The original survey form was a card about half the size of an A4 sheet, and contained only 23 questions. It was not long before the value of interviewing 38,000 households four times a year captured the imagination and the survey began to expand. In November 1961, the first supplementary survey, topic 'Internal Migration', was included. By the end of the 1960s, 25 different supplementary surveys had been run, tagged onto the back of the Labour Force Survey form. They covered a broad range of economic and social topics, including education, work experience, travel, chronic illness, superannuation, child care, income and ex-servicemen. One of the most unusual was run on behalf of the Victorian Egg Board on the number of hens kept, and eggs produced, at home. Additional questions were also added to the main Labour Force Survey, including family relationship, which led to the first issue of family-based labour statistics in 1974. As the survey expanded and more data were collected, interviewers in the 1960s and 70s had to cope with more and more questions being squeezed onto the form, so font sizes became increasingly small. By 1978, the size of the form was doubled to A4.

* **What is expected**
In the Labour Force Survey excerpt, what was the topic of the first supplementary survey, included in November 1961?

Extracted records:
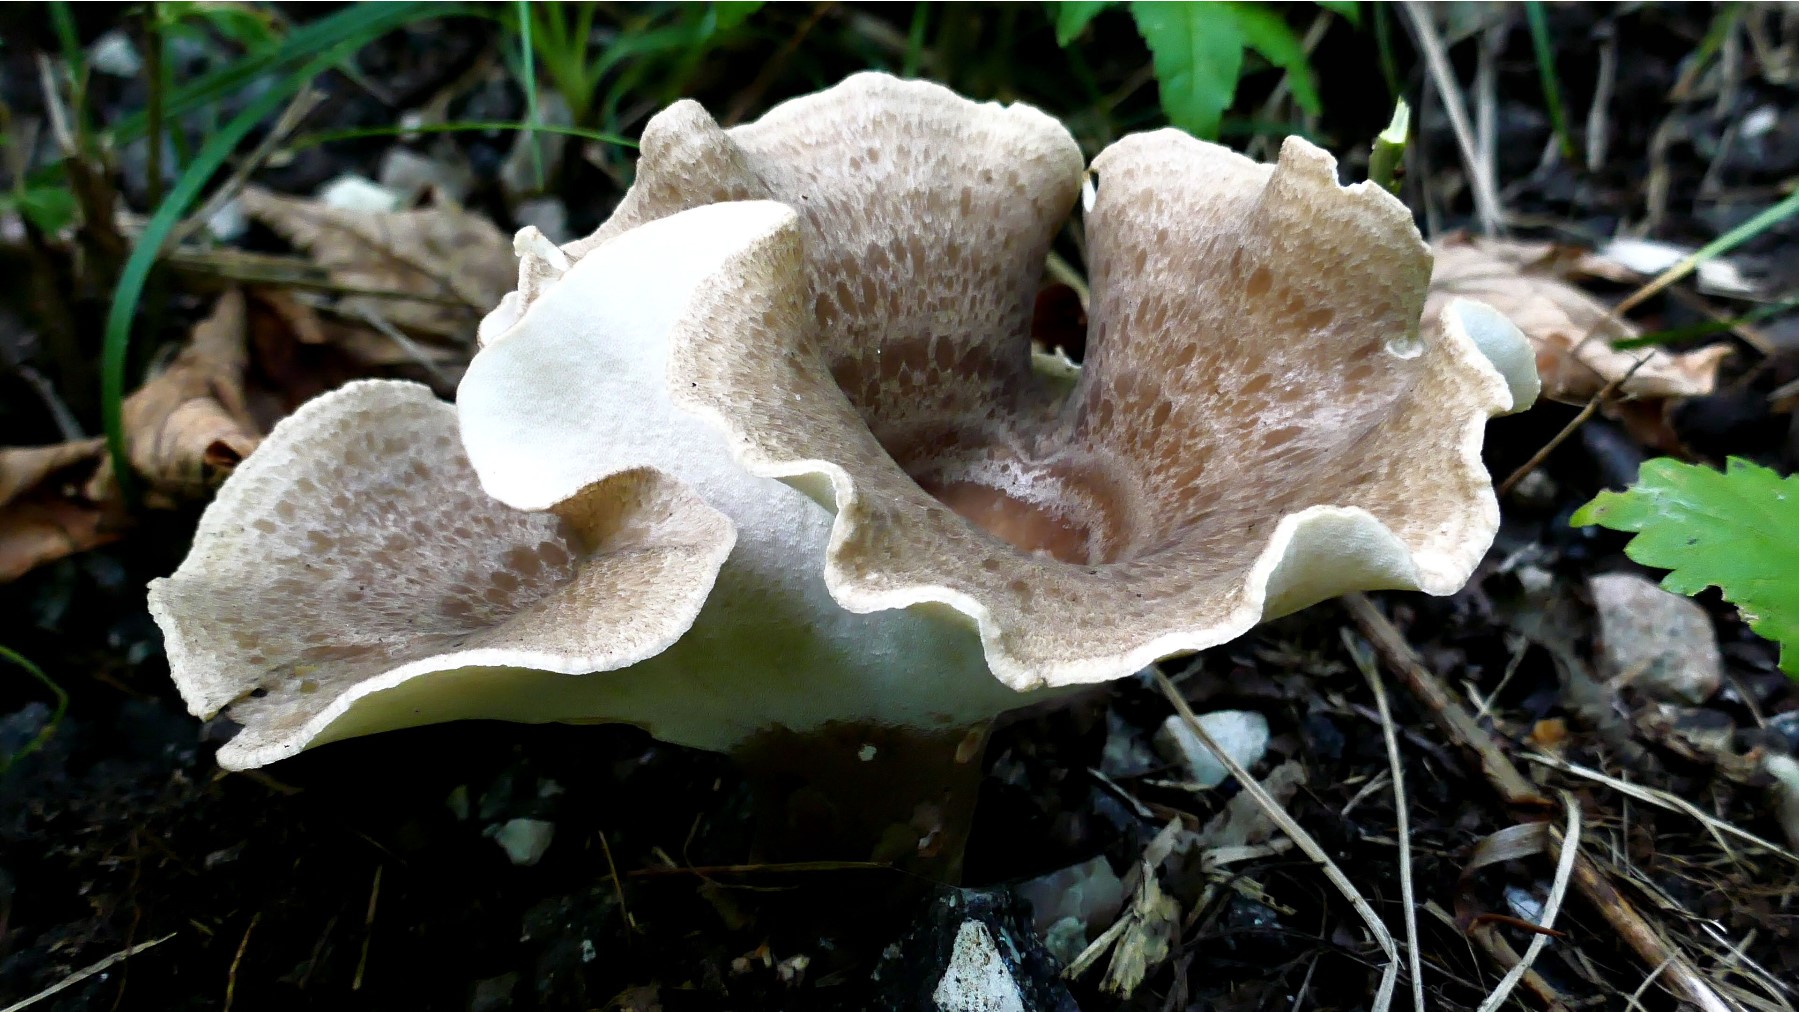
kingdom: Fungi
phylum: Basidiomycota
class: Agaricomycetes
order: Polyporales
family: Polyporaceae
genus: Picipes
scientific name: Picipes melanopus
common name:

* **Response for this exercise**
Internal Migration